Anxiety, Regret, and Guilt - Can you have possessions without them? Of course you can. But those possessions do tend to breed in some rather unholy ways that even Jesus understood. The unholiest sign of all is when God begins to create, when God even starts to resemble, anxiety, regret, and guilt. If that's your image of God, then I am sorry about that, too, for your sake.


The Second Coming of Jesus Christ begins today. If your possessions blind you to that truth, give them away. Put them on eBay and give the money to the poor. If something else in your life is causing you anxiety, regret or guilt, we have a church full of people who are willing to help.

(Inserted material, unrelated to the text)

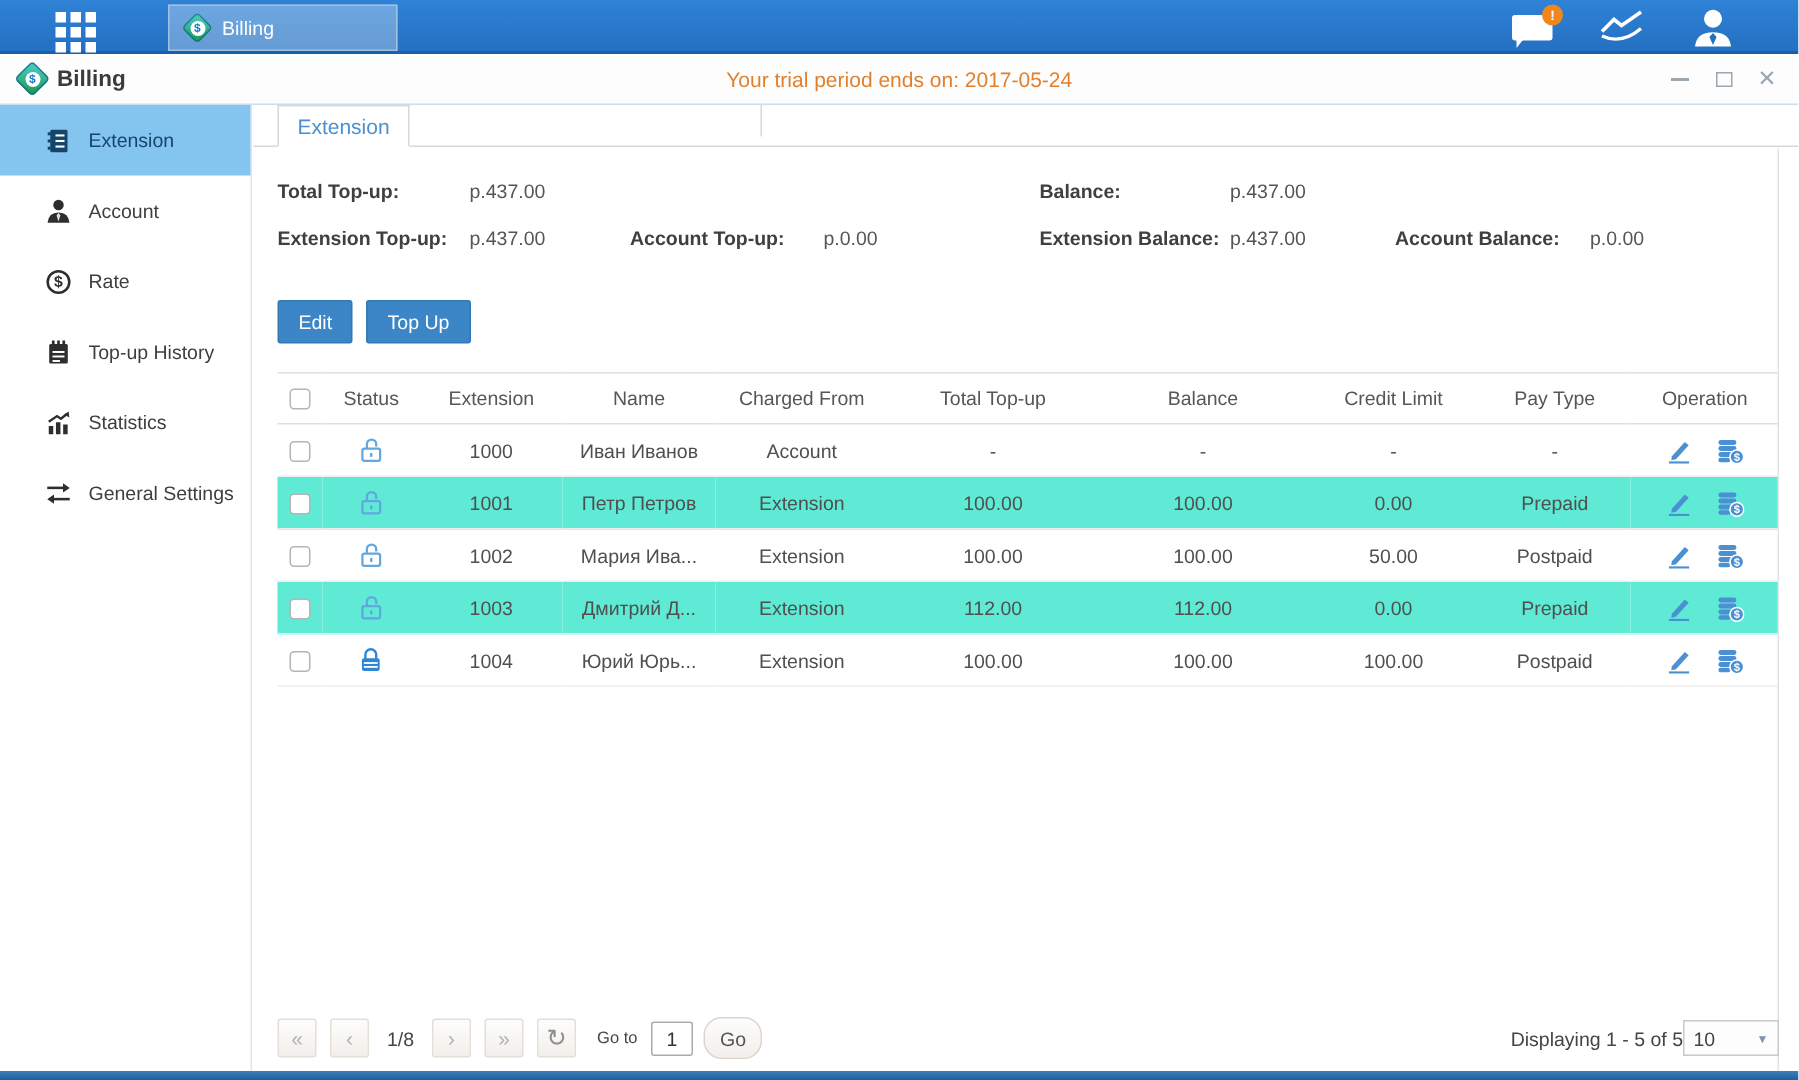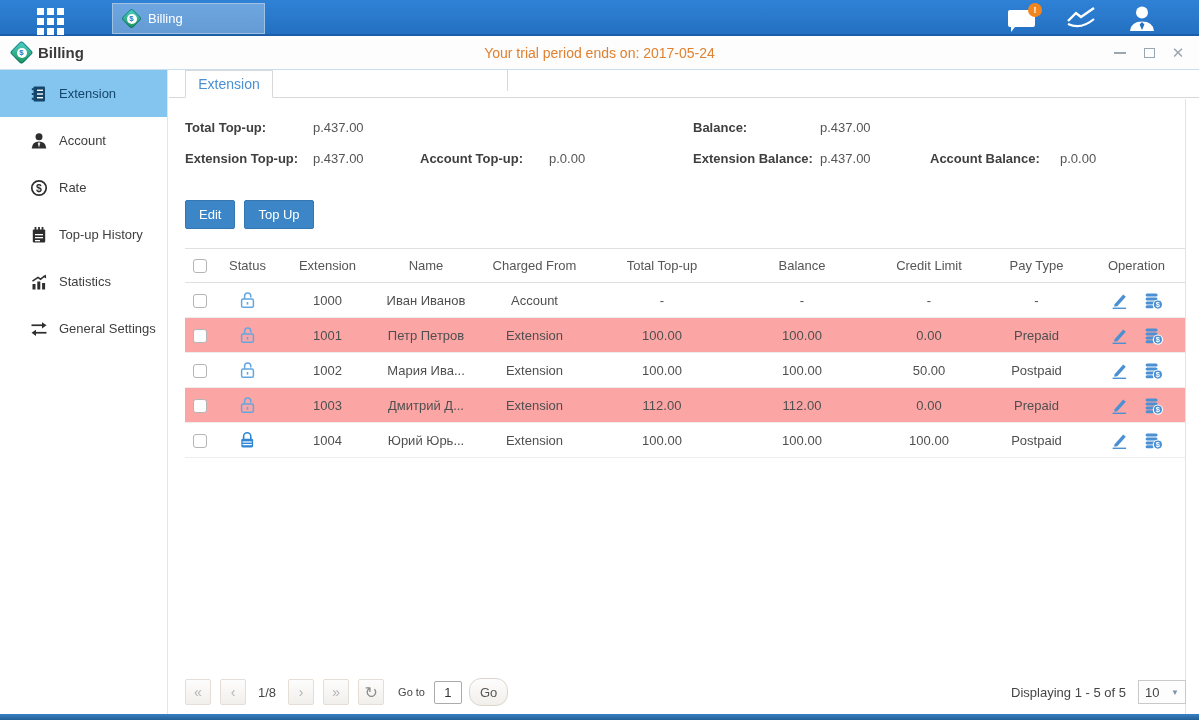"1001" .grid tr.alt td { background: #fca5a5 -> #5eead4 }
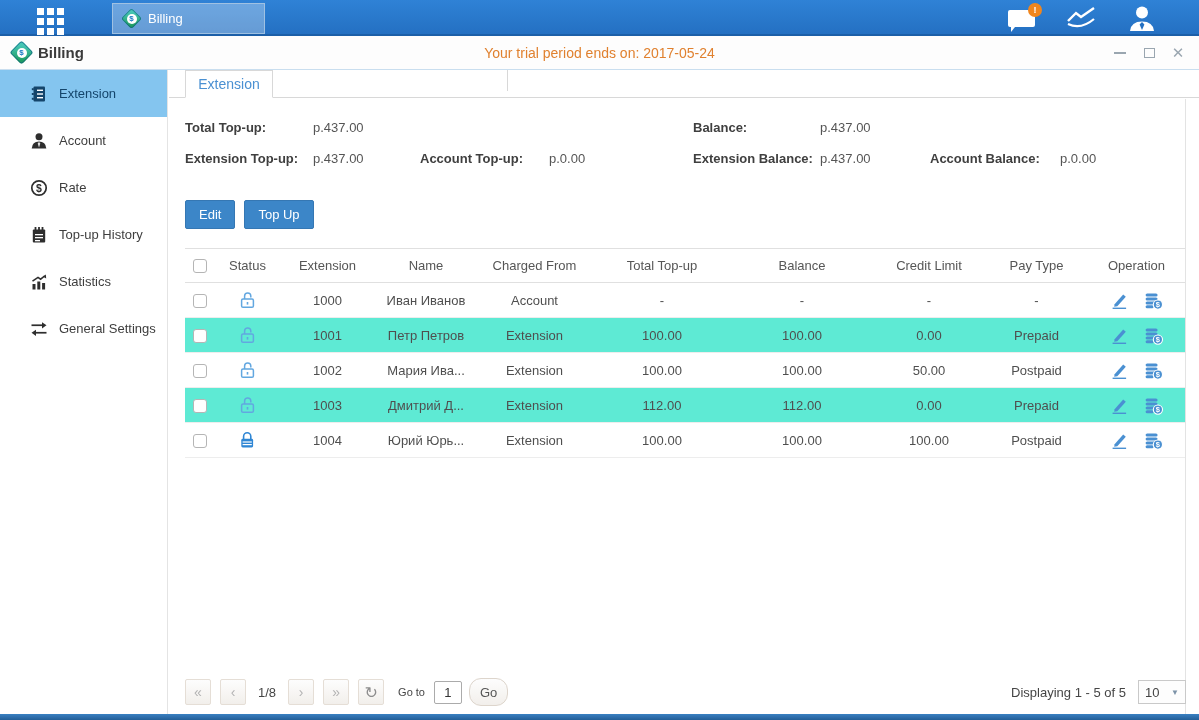"Displaying 1 - 5 of" .pg-right { gap: 12px -> none }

Because no matter what you've got that's getting in the way of seeing Jesus coming today, someone else has got it, or has had it, too. You're not alone in your feelings, and you don't have to be alone in getting through them.

One of the greatest gifts of the church is Communion. Because what it says is that we're all seated around this common table. No matter what's getting in our way, we all share in the good stuff. God's grace and everlasting goodness have no expiration date. But they do have a "Best By" date. And that date would be today.

Whatever you bring to the table, leave Anxiety, Regret, and Guilt in the hallway. Leave your possessions if you need to. It's God's good pleasure to give you the kingdom. When? What's wrong with today?